==== COLLECTED MATERIAL ====

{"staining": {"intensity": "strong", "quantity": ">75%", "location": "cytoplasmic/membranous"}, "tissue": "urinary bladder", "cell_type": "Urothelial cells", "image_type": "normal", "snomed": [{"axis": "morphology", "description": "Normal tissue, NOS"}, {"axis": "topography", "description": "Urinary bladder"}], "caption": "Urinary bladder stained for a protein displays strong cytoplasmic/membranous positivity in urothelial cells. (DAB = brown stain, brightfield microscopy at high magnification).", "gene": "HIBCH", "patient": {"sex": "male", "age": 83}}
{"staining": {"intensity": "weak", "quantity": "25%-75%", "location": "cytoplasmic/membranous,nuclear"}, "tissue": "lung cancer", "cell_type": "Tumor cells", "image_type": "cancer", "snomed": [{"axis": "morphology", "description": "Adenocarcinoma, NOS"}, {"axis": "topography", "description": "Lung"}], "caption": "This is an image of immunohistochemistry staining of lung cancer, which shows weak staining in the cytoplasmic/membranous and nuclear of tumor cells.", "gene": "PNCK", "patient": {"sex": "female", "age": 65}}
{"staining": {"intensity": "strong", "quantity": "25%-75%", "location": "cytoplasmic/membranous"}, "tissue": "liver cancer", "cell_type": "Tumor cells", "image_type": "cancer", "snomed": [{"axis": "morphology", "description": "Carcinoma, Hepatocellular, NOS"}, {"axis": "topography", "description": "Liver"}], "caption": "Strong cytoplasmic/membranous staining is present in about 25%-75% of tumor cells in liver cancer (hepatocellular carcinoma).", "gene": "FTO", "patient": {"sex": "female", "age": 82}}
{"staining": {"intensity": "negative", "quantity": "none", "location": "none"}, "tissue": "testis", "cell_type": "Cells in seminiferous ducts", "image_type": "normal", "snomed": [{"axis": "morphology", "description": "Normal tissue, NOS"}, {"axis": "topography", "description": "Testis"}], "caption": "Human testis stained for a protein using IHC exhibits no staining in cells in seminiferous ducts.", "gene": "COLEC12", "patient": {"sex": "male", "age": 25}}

====

Write the data out again. Match it word for word.

TASK RESPONSE -
{"staining": {"intensity": "strong", "quantity": ">75%", "location": "cytoplasmic/membranous"}, "tissue": "urinary bladder", "cell_type": "Urothelial cells", "image_type": "normal", "snomed": [{"axis": "morphology", "description": "Normal tissue, NOS"}, {"axis": "topography", "description": "Urinary bladder"}], "caption": "Urinary bladder stained for a protein displays strong cytoplasmic/membranous positivity in urothelial cells. (DAB = brown stain, brightfield microscopy at high magnification).", "gene": "HIBCH", "patient": {"sex": "male", "age": 83}}
{"staining": {"intensity": "weak", "quantity": "25%-75%", "location": "cytoplasmic/membranous,nuclear"}, "tissue": "lung cancer", "cell_type": "Tumor cells", "image_type": "cancer", "snomed": [{"axis": "morphology", "description": "Adenocarcinoma, NOS"}, {"axis": "topography", "description": "Lung"}], "caption": "This is an image of immunohistochemistry staining of lung cancer, which shows weak staining in the cytoplasmic/membranous and nuclear of tumor cells.", "gene": "PNCK", "patient": {"sex": "female", "age": 65}}
{"staining": {"intensity": "strong", "quantity": "25%-75%", "location": "cytoplasmic/membranous"}, "tissue": "liver cancer", "cell_type": "Tumor cells", "image_type": "cancer", "snomed": [{"axis": "morphology", "description": "Carcinoma, Hepatocellular, NOS"}, {"axis": "topography", "description": "Liver"}], "caption": "Strong cytoplasmic/membranous staining is present in about 25%-75% of tumor cells in liver cancer (hepatocellular carcinoma).", "gene": "FTO", "patient": {"sex": "female", "age": 82}}
{"staining": {"intensity": "negative", "quantity": "none", "location": "none"}, "tissue": "testis", "cell_type": "Cells in seminiferous ducts", "image_type": "normal", "snomed": [{"axis": "morphology", "description": "Normal tissue, NOS"}, {"axis": "topography", "description": "Testis"}], "caption": "Human testis stained for a protein using IHC exhibits no staining in cells in seminiferous ducts.", "gene": "COLEC12", "patient": {"sex": "male", "age": 25}}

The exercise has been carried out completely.